Although some US fisheries remain open to new entrants, access to many fisheries is limited or restricted. If new entry to a fishery is permitted, any capacity removed could be replaced or increased, negating the effects of any capacity reduction scheme. Capacity reduction in a limited access fishery may be feasible if vessels or licenses that are removed cannot be replaced. However, without measures to prevent upgrading (i.e., "capital stuffing")—increasing the size or fishing power (i.e., efficiency or effectiveness) -- of remaining vessels, the benefits of capacity removal could again be negated.

Bodies governing limited access fisheries at local, state, national, and international levels have initiated various "buyback" or retirement schemes to reduce over-capacity and the consequent over-fishing The nature and scope of these programs have been as varied as the fisheries they have covered. The common objective of vessel buybacks or license retirement is the permanent withdrawal of effort (i.e., fishermen and their vessels) from a particular fishery. In most cases, however, the reduction in the number of vessels or licenses has had a relatively modest effect on fleet capacity, since the first to accept buybacks are usually the oldest and least efficient units.

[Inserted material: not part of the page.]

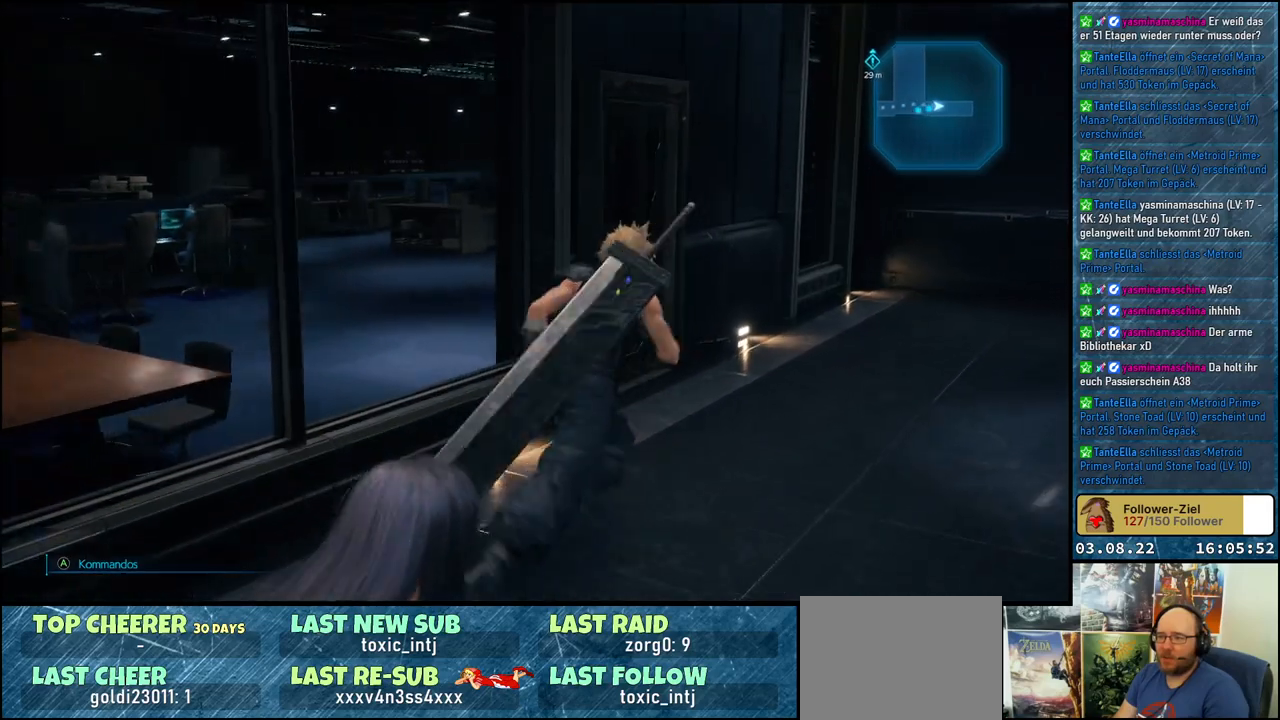
{"buttons": [], "left_stick": "up", "right_stick": "left", "events": [[117, "right_stick", "left"], [200, "left_stick", "up"]]}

Although sometimes conceived as a means for easing financial hardship caused by reduced landings of fish, capacity reduction is more often viewed as a measure to realign effort and eventually increase sustainable catch levels. Unlike economic aid, however, capacity reduction aims to provide long-term benefits to those choosing, or able, to remain within the industry and may thus indirectly confer benefits to some of the communities that these fisheries support.